■ GOAL OF THE EXERCISE: Repeat every record exactly as given.

■ DATA PROVIDED:
• • • • • • •

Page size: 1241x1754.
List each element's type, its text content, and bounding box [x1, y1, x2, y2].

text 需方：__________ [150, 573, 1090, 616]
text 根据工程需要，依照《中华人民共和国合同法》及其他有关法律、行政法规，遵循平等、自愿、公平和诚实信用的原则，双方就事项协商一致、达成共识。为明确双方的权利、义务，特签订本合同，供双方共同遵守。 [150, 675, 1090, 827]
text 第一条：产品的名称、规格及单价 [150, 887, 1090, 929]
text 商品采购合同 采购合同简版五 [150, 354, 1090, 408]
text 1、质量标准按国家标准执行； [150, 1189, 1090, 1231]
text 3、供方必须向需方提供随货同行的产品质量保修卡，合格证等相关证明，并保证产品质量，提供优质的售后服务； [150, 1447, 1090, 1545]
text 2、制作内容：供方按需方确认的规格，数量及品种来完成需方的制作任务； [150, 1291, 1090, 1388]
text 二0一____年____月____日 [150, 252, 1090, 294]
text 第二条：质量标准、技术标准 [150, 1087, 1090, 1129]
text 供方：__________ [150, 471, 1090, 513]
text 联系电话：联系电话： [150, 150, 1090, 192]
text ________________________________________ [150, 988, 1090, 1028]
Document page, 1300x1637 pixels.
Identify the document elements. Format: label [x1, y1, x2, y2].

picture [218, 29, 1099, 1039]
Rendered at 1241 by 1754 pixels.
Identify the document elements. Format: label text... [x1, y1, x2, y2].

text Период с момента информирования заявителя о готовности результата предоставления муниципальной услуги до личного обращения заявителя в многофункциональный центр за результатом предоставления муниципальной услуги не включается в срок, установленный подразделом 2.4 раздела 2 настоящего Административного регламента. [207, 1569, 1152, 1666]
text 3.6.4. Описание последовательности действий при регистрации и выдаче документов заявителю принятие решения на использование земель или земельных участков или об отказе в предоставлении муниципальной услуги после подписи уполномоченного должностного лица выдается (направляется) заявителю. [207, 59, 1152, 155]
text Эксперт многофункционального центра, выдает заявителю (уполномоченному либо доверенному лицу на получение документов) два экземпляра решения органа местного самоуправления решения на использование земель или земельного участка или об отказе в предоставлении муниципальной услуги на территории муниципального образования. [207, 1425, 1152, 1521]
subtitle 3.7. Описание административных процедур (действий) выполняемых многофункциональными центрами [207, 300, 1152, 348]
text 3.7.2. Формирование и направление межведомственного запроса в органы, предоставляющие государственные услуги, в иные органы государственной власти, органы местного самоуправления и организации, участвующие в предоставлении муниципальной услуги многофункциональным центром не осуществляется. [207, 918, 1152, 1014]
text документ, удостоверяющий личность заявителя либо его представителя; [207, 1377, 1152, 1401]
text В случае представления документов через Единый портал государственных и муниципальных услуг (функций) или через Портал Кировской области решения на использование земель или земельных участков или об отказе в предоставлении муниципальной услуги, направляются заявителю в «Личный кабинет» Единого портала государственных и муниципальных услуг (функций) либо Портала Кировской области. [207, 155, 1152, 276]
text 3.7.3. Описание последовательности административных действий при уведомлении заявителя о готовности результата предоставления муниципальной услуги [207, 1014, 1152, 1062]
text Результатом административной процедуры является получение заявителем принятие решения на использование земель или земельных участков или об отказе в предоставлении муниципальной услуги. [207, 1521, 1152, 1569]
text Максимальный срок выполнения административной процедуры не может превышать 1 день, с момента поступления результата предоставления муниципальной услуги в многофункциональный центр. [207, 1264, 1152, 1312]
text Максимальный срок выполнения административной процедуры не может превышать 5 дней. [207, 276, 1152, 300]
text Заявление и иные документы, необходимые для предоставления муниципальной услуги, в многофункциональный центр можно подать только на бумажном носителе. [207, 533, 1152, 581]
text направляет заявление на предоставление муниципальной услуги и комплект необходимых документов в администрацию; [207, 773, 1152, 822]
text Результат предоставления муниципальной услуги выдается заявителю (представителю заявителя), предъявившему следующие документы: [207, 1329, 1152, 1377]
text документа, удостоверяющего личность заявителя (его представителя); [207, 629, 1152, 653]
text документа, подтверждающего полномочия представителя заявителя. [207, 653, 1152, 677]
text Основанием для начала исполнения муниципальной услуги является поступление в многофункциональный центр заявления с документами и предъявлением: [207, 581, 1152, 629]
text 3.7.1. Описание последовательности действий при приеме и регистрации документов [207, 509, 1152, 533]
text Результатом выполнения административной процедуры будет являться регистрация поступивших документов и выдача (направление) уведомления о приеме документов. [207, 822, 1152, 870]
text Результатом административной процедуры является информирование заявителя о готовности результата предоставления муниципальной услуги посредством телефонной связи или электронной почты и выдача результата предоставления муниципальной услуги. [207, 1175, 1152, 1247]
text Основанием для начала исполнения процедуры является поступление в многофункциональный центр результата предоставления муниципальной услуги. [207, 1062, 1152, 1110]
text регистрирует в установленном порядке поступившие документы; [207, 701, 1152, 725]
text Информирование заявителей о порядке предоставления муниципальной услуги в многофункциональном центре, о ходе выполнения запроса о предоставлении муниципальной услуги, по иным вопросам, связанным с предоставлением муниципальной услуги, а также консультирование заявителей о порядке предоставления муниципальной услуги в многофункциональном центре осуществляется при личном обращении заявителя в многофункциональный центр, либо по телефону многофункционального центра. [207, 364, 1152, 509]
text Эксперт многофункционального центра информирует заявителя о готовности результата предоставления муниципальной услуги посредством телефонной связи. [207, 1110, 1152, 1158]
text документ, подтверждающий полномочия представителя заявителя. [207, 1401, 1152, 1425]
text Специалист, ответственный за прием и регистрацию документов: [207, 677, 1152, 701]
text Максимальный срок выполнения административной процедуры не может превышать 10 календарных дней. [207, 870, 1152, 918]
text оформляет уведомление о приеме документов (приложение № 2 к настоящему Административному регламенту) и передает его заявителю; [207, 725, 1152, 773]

• • • • • • •

■ WORKED SOLUTION:
Page size: 1241x1754.
List each element's type, its text content, and bounding box [x1, y1, x2, y2].

text 需方：__________ [150, 573, 1090, 616]
text 根据工程需要，依照《中华人民共和国合同法》及其他有关法律、行政法规，遵循平等、自愿、公平和诚实信用的原则，双方就事项协商一致、达成共识。为明确双方的权利、义务，特签订本合同，供双方共同遵守。 [150, 675, 1090, 827]
text 第一条：产品的名称、规格及单价 [150, 887, 1090, 929]
text 商品采购合同 采购合同简版五 [150, 354, 1090, 408]
text 1、质量标准按国家标准执行； [150, 1189, 1090, 1231]
text 3、供方必须向需方提供随货同行的产品质量保修卡，合格证等相关证明，并保证产品质量，提供优质的售后服务； [150, 1447, 1090, 1545]
text 2、制作内容：供方按需方确认的规格，数量及品种来完成需方的制作任务； [150, 1291, 1090, 1388]
text 二0一____年____月____日 [150, 252, 1090, 294]
text 第二条：质量标准、技术标准 [150, 1087, 1090, 1129]
text 供方：__________ [150, 471, 1090, 513]
text 联系电话：联系电话： [150, 150, 1090, 192]
text ________________________________________ [150, 988, 1090, 1028]
Document page, 1300x1637 pixels.
Identify the document elements. Format: label [x1, y1, x2, y2].

picture [218, 29, 1099, 1039]
Rendered at 1241 by 1754 pixels.
Identify the document elements. Format: label text... [x1, y1, x2, y2].

text Период с момента информирования заявителя о готовности результата предоставления муниципальной услуги до личного обращения заявителя в многофункциональный центр за результатом предоставления муниципальной услуги не включается в срок, установленный подразделом 2.4 раздела 2 настоящего Административного регламента. [207, 1569, 1152, 1666]
text 3.6.4. Описание последовательности действий при регистрации и выдаче документов заявителю принятие решения на использование земель или земельных участков или об отказе в предоставлении муниципальной услуги после подписи уполномоченного должностного лица выдается (направляется) заявителю. [207, 59, 1152, 155]
text Эксперт многофункционального центра, выдает заявителю (уполномоченному либо доверенному лицу на получение документов) два экземпляра решения органа местного самоуправления решения на использование земель или земельного участка или об отказе в предоставлении муниципальной услуги на территории муниципального образования. [207, 1425, 1152, 1521]
subtitle 3.7. Описание административных процедур (действий) выполняемых многофункциональными центрами [207, 300, 1152, 348]
text 3.7.2. Формирование и направление межведомственного запроса в органы, предоставляющие государственные услуги, в иные органы государственной власти, органы местного самоуправления и организации, участвующие в предоставлении муниципальной услуги многофункциональным центром не осуществляется. [207, 918, 1152, 1014]
text документ, удостоверяющий личность заявителя либо его представителя; [207, 1377, 1152, 1401]
text В случае представления документов через Единый портал государственных и муниципальных услуг (функций) или через Портал Кировской области решения на использование земель или земельных участков или об отказе в предоставлении муниципальной услуги, направляются заявителю в «Личный кабинет» Единого портала государственных и муниципальных услуг (функций) либо Портала Кировской области. [207, 155, 1152, 276]
text 3.7.3. Описание последовательности административных действий при уведомлении заявителя о готовности результата предоставления муниципальной услуги [207, 1014, 1152, 1062]
text Результатом административной процедуры является получение заявителем принятие решения на использование земель или земельных участков или об отказе в предоставлении муниципальной услуги. [207, 1521, 1152, 1569]
text Максимальный срок выполнения административной процедуры не может превышать 1 день, с момента поступления результата предоставления муниципальной услуги в многофункциональный центр. [207, 1264, 1152, 1312]
text Максимальный срок выполнения административной процедуры не может превышать 5 дней. [207, 276, 1152, 300]
text Заявление и иные документы, необходимые для предоставления муниципальной услуги, в многофункциональный центр можно подать только на бумажном носителе. [207, 533, 1152, 581]
text направляет заявление на предоставление муниципальной услуги и комплект необходимых документов в администрацию; [207, 773, 1152, 822]
text Результат предоставления муниципальной услуги выдается заявителю (представителю заявителя), предъявившему следующие документы: [207, 1329, 1152, 1377]
text документа, удостоверяющего личность заявителя (его представителя); [207, 629, 1152, 653]
text документа, подтверждающего полномочия представителя заявителя. [207, 653, 1152, 677]
text Основанием для начала исполнения муниципальной услуги является поступление в многофункциональный центр заявления с документами и предъявлением: [207, 581, 1152, 629]
text 3.7.1. Описание последовательности действий при приеме и регистрации документов [207, 509, 1152, 533]
text Результатом выполнения административной процедуры будет являться регистрация поступивших документов и выдача (направление) уведомления о приеме документов. [207, 822, 1152, 870]
text Результатом административной процедуры является информирование заявителя о готовности результата предоставления муниципальной услуги посредством телефонной связи или электронной почты и выдача результата предоставления муниципальной услуги. [207, 1175, 1152, 1247]
text Основанием для начала исполнения процедуры является поступление в многофункциональный центр результата предоставления муниципальной услуги. [207, 1062, 1152, 1110]
text регистрирует в установленном порядке поступившие документы; [207, 701, 1152, 725]
text Информирование заявителей о порядке предоставления муниципальной услуги в многофункциональном центре, о ходе выполнения запроса о предоставлении муниципальной услуги, по иным вопросам, связанным с предоставлением муниципальной услуги, а также консультирование заявителей о порядке предоставления муниципальной услуги в многофункциональном центре осуществляется при личном обращении заявителя в многофункциональный центр, либо по телефону многофункционального центра. [207, 364, 1152, 509]
text Эксперт многофункционального центра информирует заявителя о готовности результата предоставления муниципальной услуги посредством телефонной связи. [207, 1110, 1152, 1158]
text документ, подтверждающий полномочия представителя заявителя. [207, 1401, 1152, 1425]
text Специалист, ответственный за прием и регистрацию документов: [207, 677, 1152, 701]
text Максимальный срок выполнения административной процедуры не может превышать 10 календарных дней. [207, 870, 1152, 918]
text оформляет уведомление о приеме документов (приложение № 2 к настоящему Административному регламенту) и передает его заявителю; [207, 725, 1152, 773]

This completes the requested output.